(Assignment): Write out the lines below as a numbered list, leaving out any blank lines.

(Quiz items based on charts)

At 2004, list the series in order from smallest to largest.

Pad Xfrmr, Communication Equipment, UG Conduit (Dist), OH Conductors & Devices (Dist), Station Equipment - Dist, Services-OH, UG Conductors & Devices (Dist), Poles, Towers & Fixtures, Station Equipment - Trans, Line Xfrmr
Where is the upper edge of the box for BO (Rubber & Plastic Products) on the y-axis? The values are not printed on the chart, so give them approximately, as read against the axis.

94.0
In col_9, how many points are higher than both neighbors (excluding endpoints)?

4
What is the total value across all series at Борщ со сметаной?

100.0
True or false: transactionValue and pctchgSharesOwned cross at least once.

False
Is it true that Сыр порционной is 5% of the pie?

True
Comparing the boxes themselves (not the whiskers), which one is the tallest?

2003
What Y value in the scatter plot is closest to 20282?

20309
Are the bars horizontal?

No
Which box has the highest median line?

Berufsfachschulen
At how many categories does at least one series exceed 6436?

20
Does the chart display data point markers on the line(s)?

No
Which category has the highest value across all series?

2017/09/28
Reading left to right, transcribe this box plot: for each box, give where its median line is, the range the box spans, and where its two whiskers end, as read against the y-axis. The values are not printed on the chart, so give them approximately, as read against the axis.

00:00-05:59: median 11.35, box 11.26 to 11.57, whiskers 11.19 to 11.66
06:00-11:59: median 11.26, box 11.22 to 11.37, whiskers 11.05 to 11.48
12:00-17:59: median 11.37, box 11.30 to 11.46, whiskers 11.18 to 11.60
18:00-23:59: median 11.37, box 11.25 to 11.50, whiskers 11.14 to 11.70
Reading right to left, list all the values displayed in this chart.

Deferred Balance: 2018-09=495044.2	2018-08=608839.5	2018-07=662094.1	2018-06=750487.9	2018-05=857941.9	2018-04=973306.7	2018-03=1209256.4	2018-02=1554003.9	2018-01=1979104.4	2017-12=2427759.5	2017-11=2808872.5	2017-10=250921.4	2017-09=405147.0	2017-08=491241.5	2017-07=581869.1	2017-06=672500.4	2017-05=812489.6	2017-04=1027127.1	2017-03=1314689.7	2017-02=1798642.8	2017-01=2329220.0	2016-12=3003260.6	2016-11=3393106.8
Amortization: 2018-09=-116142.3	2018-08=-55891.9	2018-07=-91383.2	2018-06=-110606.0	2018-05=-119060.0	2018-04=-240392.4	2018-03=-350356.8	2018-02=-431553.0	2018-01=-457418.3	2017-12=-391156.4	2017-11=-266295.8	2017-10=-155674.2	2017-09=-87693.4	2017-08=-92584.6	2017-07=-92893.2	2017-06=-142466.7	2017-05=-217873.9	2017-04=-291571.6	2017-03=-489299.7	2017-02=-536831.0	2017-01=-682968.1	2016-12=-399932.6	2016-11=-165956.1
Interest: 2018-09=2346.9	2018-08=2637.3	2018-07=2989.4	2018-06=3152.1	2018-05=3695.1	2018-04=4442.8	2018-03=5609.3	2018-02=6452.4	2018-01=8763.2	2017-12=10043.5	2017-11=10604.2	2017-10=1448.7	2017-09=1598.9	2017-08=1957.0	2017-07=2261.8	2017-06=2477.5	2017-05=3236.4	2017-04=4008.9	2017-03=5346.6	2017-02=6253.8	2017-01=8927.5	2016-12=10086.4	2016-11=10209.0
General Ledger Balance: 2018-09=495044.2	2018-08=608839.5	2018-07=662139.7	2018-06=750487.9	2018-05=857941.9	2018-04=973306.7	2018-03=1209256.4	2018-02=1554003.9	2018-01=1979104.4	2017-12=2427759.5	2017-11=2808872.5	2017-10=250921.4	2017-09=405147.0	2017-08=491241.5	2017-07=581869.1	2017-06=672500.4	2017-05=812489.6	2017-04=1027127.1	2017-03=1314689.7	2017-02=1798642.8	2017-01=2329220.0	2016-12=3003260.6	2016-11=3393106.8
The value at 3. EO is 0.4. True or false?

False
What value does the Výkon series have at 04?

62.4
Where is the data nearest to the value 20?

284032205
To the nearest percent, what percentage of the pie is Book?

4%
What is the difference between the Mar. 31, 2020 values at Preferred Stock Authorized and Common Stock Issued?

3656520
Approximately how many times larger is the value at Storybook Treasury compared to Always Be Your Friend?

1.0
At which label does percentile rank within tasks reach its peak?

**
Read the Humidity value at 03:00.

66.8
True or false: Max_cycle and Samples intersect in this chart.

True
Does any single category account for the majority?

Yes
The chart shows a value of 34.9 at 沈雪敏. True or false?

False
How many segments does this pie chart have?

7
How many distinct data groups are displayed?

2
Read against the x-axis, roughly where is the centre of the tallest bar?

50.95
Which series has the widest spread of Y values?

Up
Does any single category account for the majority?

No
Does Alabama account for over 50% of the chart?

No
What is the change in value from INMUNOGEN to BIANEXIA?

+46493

(Answer to this problem):
1. At 2004, list the series in order from smallest to largest.
2. Pad Xfrmr, Communication Equipment, UG Conduit (Dist), OH Conductors & Devices (Dist), Station Equipment - Dist, Services-OH, UG Conductors & Devices (Dist), Poles, Towers & Fixtures, Station Equipment - Trans, Line Xfrmr
3. Where is the upper edge of the box for BO (Rubber & Plastic Products) on the y-axis? The values are not printed on the chart, so give them approximately, as read against the axis.
4. 94.0
5. In col_9, how many points are higher than both neighbors (excluding endpoints)?
6. 4
7. What is the total value across all series at Борщ со сметаной?
8. 100.0
9. True or false: transactionValue and pctchgSharesOwned cross at least once.
10. False
11. Is it true that Сыр порционной is 5% of the pie?
12. True
13. Comparing the boxes themselves (not the whiskers), which one is the tallest?
14. 2003
15. What Y value in the scatter plot is closest to 20282?
16. 20309
17. Are the bars horizontal?
18. No
19. Which box has the highest median line?
20. Berufsfachschulen
21. At how many categories does at least one series exceed 6436?
22. 20
23. Does the chart display data point markers on the line(s)?
24. No
25. Which category has the highest value across all series?
26. 2017/09/28
27. Reading left to right, transcribe this box plot: for each box, give where its median line is, the range the box spans, and where its two whiskers end, as read against the y-axis. The values are not printed on the chart, so give them approximately, as read against the axis.
28. 00:00-05:59: median 11.35, box 11.26 to 11.57, whiskers 11.19 to 11.66
29. 06:00-11:59: median 11.26, box 11.22 to 11.37, whiskers 11.05 to 11.48
30. 12:00-17:59: median 11.37, box 11.30 to 11.46, whiskers 11.18 to 11.60
31. 18:00-23:59: median 11.37, box 11.25 to 11.50, whiskers 11.14 to 11.70
32. Reading right to left, list all the values displayed in this chart.
33. Deferred Balance: 2018-09=495044.2	2018-08=608839.5	2018-07=662094.1	2018-06=750487.9	2018-05=857941.9	2018-04=973306.7	2018-03=1209256.4	2018-02=1554003.9	2018-01=1979104.4	2017-12=2427759.5	2017-11=2808872.5	2017-10=250921.4	2017-09=405147.0	2017-08=491241.5	2017-07=581869.1	2017-06=672500.4	2017-05=812489.6	2017-04=1027127.1	2017-03=1314689.7	2017-02=1798642.8	2017-01=2329220.0	2016-12=3003260.6	2016-11=3393106.8
34. Amortization: 2018-09=-116142.3	2018-08=-55891.9	2018-07=-91383.2	2018-06=-110606.0	2018-05=-119060.0	2018-04=-240392.4	2018-03=-350356.8	2018-02=-431553.0	2018-01=-457418.3	2017-12=-391156.4	2017-11=-266295.8	2017-10=-155674.2	2017-09=-87693.4	2017-08=-92584.6	2017-07=-92893.2	2017-06=-142466.7	2017-05=-217873.9	2017-04=-291571.6	2017-03=-489299.7	2017-02=-536831.0	2017-01=-682968.1	2016-12=-399932.6	2016-11=-165956.1
35. Interest: 2018-09=2346.9	2018-08=2637.3	2018-07=2989.4	2018-06=3152.1	2018-05=3695.1	2018-04=4442.8	2018-03=5609.3	2018-02=6452.4	2018-01=8763.2	2017-12=10043.5	2017-11=10604.2	2017-10=1448.7	2017-09=1598.9	2017-08=1957.0	2017-07=2261.8	2017-06=2477.5	2017-05=3236.4	2017-04=4008.9	2017-03=5346.6	2017-02=6253.8	2017-01=8927.5	2016-12=10086.4	2016-11=10209.0
36. General Ledger Balance: 2018-09=495044.2	2018-08=608839.5	2018-07=662139.7	2018-06=750487.9	2018-05=857941.9	2018-04=973306.7	2018-03=1209256.4	2018-02=1554003.9	2018-01=1979104.4	2017-12=2427759.5	2017-11=2808872.5	2017-10=250921.4	2017-09=405147.0	2017-08=491241.5	2017-07=581869.1	2017-06=672500.4	2017-05=812489.6	2017-04=1027127.1	2017-03=1314689.7	2017-02=1798642.8	2017-01=2329220.0	2016-12=3003260.6	2016-11=3393106.8
37. The value at 3. EO is 0.4. True or false?
38. False
39. What value does the Výkon series have at 04?
40. 62.4
41. Where is the data nearest to the value 20?
42. 284032205
43. To the nearest percent, what percentage of the pie is Book?
44. 4%
45. What is the difference between the Mar. 31, 2020 values at Preferred Stock Authorized and Common Stock Issued?
46. 3656520
47. Approximately how many times larger is the value at Storybook Treasury compared to Always Be Your Friend?
48. 1.0
49. At which label does percentile rank within tasks reach its peak?
50. **
51. Read the Humidity value at 03:00.
52. 66.8
53. True or false: Max_cycle and Samples intersect in this chart.
54. True
55. Does any single category account for the majority?
56. Yes
57. The chart shows a value of 34.9 at 沈雪敏. True or false?
58. False
59. How many segments does this pie chart have?
60. 7
61. How many distinct data groups are displayed?
62. 2
63. Read against the x-axis, roughly where is the centre of the tallest bar?
64. 50.95
65. Which series has the widest spread of Y values?
66. Up
67. Does any single category account for the majority?
68. No
69. Does Alabama account for over 50% of the chart?
70. No
71. What is the change in value from INMUNOGEN to BIANEXIA?
72. +46493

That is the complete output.